Тем не менее, волнение Катрфажа было слишком очевидным, и Блэнфорд не мог не думать о словах Ливии, она рассказала о сплетне случайно, отнюдь не желая посмеяться над клерком или выдать чужую тайну.

– Мы отыщем сокровище, – произнес Катрфаж, и глаза на бледном от нервного напряжения лице злобно сверкнули, – это будет день великой радости.

Блэнфорд отвернулся к стене, увешанной списками казненных тамплиеров, и как раз в это мгновение первые лучи солнца коснулись противоположной стороны улицы, отчего едва заметные оттенки желтого и розового проникли в грязную комнату, словно это был сигнал из таинственного и многоликого прошлого.
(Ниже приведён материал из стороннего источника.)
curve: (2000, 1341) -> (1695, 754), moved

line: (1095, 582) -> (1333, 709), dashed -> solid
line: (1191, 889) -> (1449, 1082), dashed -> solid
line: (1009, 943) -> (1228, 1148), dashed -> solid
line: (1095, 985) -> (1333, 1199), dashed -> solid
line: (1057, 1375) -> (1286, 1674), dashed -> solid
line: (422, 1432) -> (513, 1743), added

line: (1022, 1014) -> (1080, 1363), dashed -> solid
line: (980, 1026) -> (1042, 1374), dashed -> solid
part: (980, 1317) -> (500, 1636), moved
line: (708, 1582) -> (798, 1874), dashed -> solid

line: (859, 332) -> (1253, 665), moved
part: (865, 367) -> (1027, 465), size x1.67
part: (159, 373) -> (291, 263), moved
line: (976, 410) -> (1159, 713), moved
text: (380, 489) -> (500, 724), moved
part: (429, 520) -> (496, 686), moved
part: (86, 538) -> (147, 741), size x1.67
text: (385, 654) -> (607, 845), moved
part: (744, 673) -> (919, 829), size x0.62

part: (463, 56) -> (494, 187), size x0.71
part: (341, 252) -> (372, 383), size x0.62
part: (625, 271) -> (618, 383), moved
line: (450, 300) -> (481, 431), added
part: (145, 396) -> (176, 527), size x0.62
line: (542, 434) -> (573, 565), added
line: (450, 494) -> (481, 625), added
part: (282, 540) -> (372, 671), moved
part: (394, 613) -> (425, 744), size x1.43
Имена умерших сверкали как бриллианты, как угольки, все еще тлеющие в золе минувших столетий. Они медленно, одно за другим, отзывались в памяти, окутанные смертной тишиной, уснувшие в колыбели молчания. Мертвые рыцари под пестрыми знаменами! Ренье де Ларшан, Рено де Трамбле, Пьер де Торвиль, Жак де Молэ, Гуго де Перо, Жан дю Тур, Жофруа де Гонневиль, Жан Тельефер, Жан Л'Англэ, Бодуэн де Сен-Жюст. Все они – достояние истории, все стали жертвами слепого случая, алчности и фанатизма эпохи беззакония.

– Интересно, в чем они были виноваты, – вслух произнес он, скорее размышляя, чем ожидая ответа.

Его взгляд вновь пробежал по знаменитым фамилиям, задерживаясь то на одной, то на другой, смакуя таинственность их трагичной и безвременной гибели от голода, пыток или на кострах инквизиции. Эту загадку едва ли возможно разгадать; и однако же она до сих пор не дает покоя историкам.

Катрфаж в задумчивости присел на край кровати, подавшись вперед – так ему проще было следовать за мыслями Блэнфорда, которые он старался угадать. Лицо у него раскраснелось, его вновь охватило возбуждение; к тому же он здорово перебрал, и теперь алкоголь начал действовать.